First find the patterns defined for open-axis tables

In [None]:
df_patterns_open_axis = df_patterns.copy()
df_patterns_open_axis = df_patterns_open_axis[df_patterns_open_axis['pandas ex'].apply(
    lambda expr: any(table in expr for table in tables_open_axis))]

Patterns involving multiple open-axis tables are not yet supported

In [None]:
import regex as re
df_patterns_open_axis = df_patterns_open_axis[df_patterns_open_axis['pandas ex'].apply(
    lambda expr: len(set(re.findall('S.\d\d.\d\d.\d\d.\d\d',expr)))) == 1]
df_patterns_open_axis.head()

Next we loop through the open-axis tables en evaluate the corresponding patterns on the data

In [None]:
output_open_axis = {}  # dictionary with input and results per table
for table in tables_open_axis:  # loop through open-axis tables
    if df_patterns_open_axis['pandas ex'].apply(lambda expr: table in expr).sum() > 0:  # check if there are patterns
        info = {}
        info['data'] = dict_open_axis[table]  # select data
        info['patterns'] = df_patterns_open_axis[df_patterns_open_axis['pandas ex'].apply(
            lambda expr: table in expr)]  # select patterns
        miner = data_patterns.PatternMiner(df_patterns=info['patterns'])
        info['results'] = miner.analyze(info['data'])  # evaluate patterns
        output_open_axis[table] = info

Print results for the first table (if there are rules for tables with an open axis)

In [None]:
if len(output_open_axis.keys()) > 0:
    display(output_open_axis[list(output_open_axis.keys())[0]]['results'].head())

## Combine and export results for closed and open axis tables

In [None]:
# Function to transform results for open-axis tables, so it can be appended to results for closed-axis tables
# The 'extra' index columns are converted to data columns
def transform_results_open_axis(df):
    if df.index.nlevels > 2:
        reset_index_levels = list(range(2, df.index.nlevels))
        df = df.reset_index(level=reset_index_levels)
        rename_columns={}
        for x in reset_index_levels:
            rename_columns['level_' + str(x)] = 'id_column_' + str(x - 1)
        df.rename(columns=rename_columns, inplace=True)
    return df

In [None]:
df_results = df_results_closed_axis.copy()  # results for closed axis tables
for table in list(output_open_axis.keys()):  # for all open axis tables with rules -> append and sort patterns and results
    df_results = transform_results_open_axis(output_open_axis[table]['results']).append(df_results, sort=False).sort_values(by=['pattern_id']).sort_index()

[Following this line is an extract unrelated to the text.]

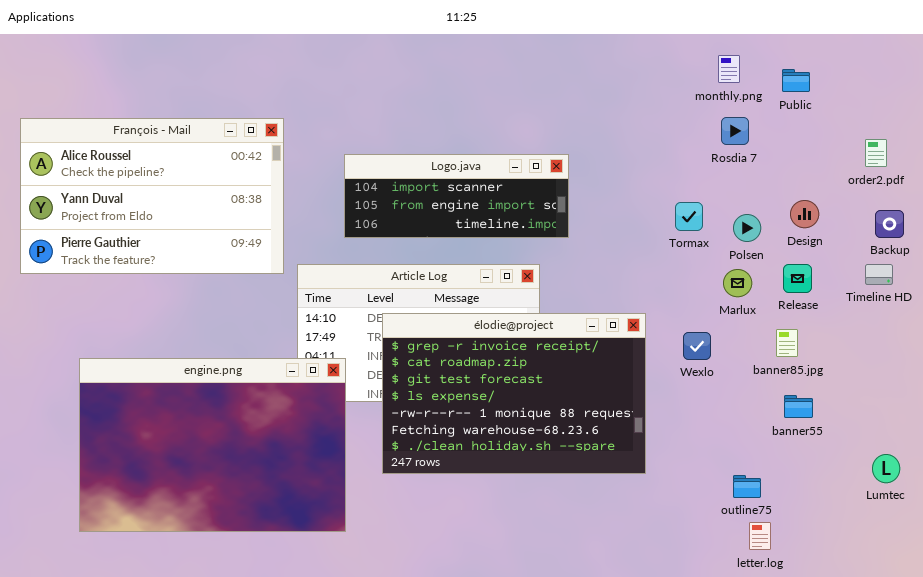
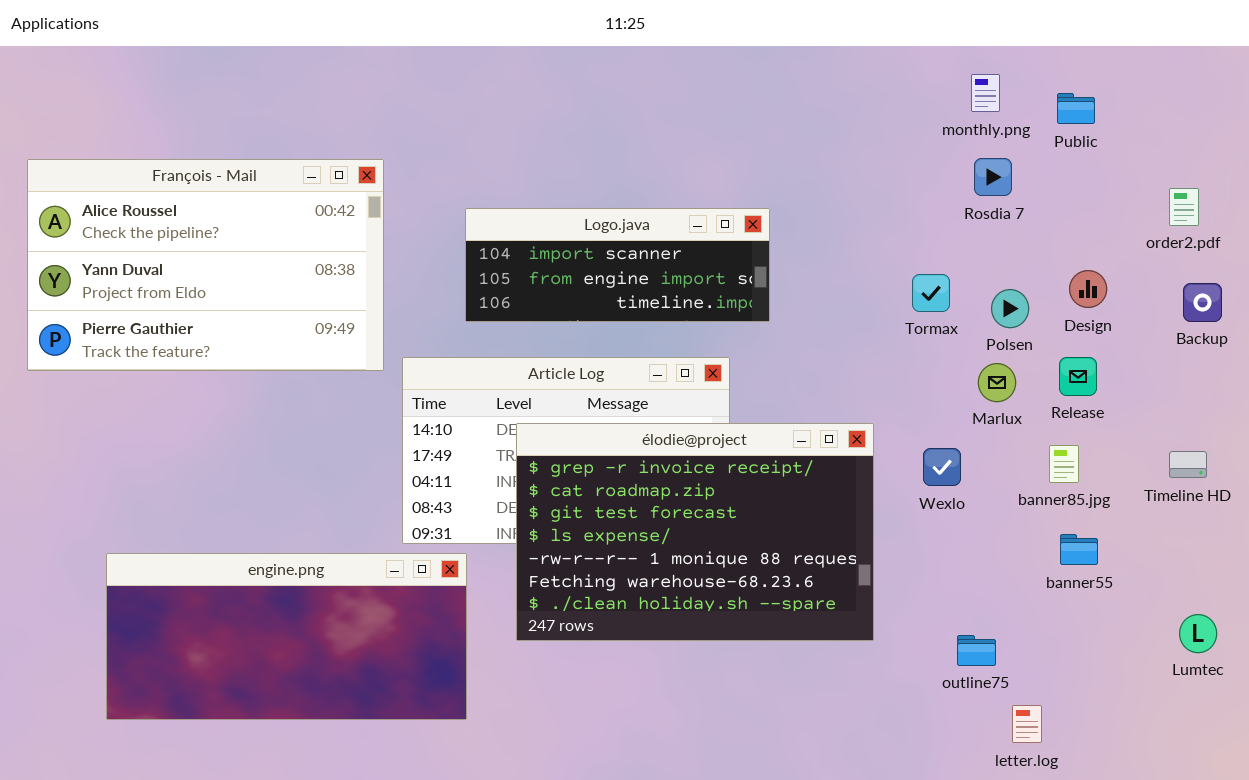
Timeline HD: [865,264,893,285] -> [1169,451,1207,478], moved
engine.png: [79,358,346,532] -> [106,553,467,720], resized
outline75: [733,475,761,498] -> [957,635,996,666], moved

Change column order so the dataframe starts with the identifying columns:

In [None]:
list_col_order = []
for i in range(1, len([col for col in list(df_results.columns) if col[:10] == 'id_column_']) + 1):
    list_col_order.append('id_column_' + str(i))
list_col_order.extend(col for col in list(df_results.columns) if col not in list_col_order)
df_results = df_results[list_col_order]
df_results.head()

## Save results

The dataframe df_all_results contains all output of the evaluation of the validation rules. 

In [None]:
# To save all results use df_results
# To save all exceptions use df_results['result_type']==False 
# To save all confirmations use df_results['result_type']==True

# Here we save only the exceptions to the validation rules
df_results[df_results['result_type']==False].to_excel(join(RESULTS_PATH, "results.xlsx"))

In [None]:
# Get the pandas code from the first pattern and evaluate it
s = df_patterns.loc[12, 'pandas ex'].replace('df', 'df_closed_axis')
print(s)
with pd.option_context('display.max_rows', None, 'display.max_columns', None):  # print whole dataframe
    display(eval(s).T)